**Problem details**
Would you copy out exactly the lines of the listing below, beginning with the one that contains "neck: (657, 665)" and ending with the last?

**Records supplied**
= Beginning of Section =

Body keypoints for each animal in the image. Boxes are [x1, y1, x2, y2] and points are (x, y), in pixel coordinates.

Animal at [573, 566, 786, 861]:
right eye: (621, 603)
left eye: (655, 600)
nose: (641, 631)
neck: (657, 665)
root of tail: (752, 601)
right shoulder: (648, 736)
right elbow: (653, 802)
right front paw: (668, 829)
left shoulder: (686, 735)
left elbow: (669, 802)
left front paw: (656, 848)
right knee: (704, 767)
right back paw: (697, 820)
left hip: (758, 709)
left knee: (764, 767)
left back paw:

= End of Section =

**Result for this task**
neck: (657, 665)
root of tail: (752, 601)
right shoulder: (648, 736)
right elbow: (653, 802)
right front paw: (668, 829)
left shoulder: (686, 735)
left elbow: (669, 802)
left front paw: (656, 848)
right knee: (704, 767)
right back paw: (697, 820)
left hip: (758, 709)
left knee: (764, 767)
left back paw:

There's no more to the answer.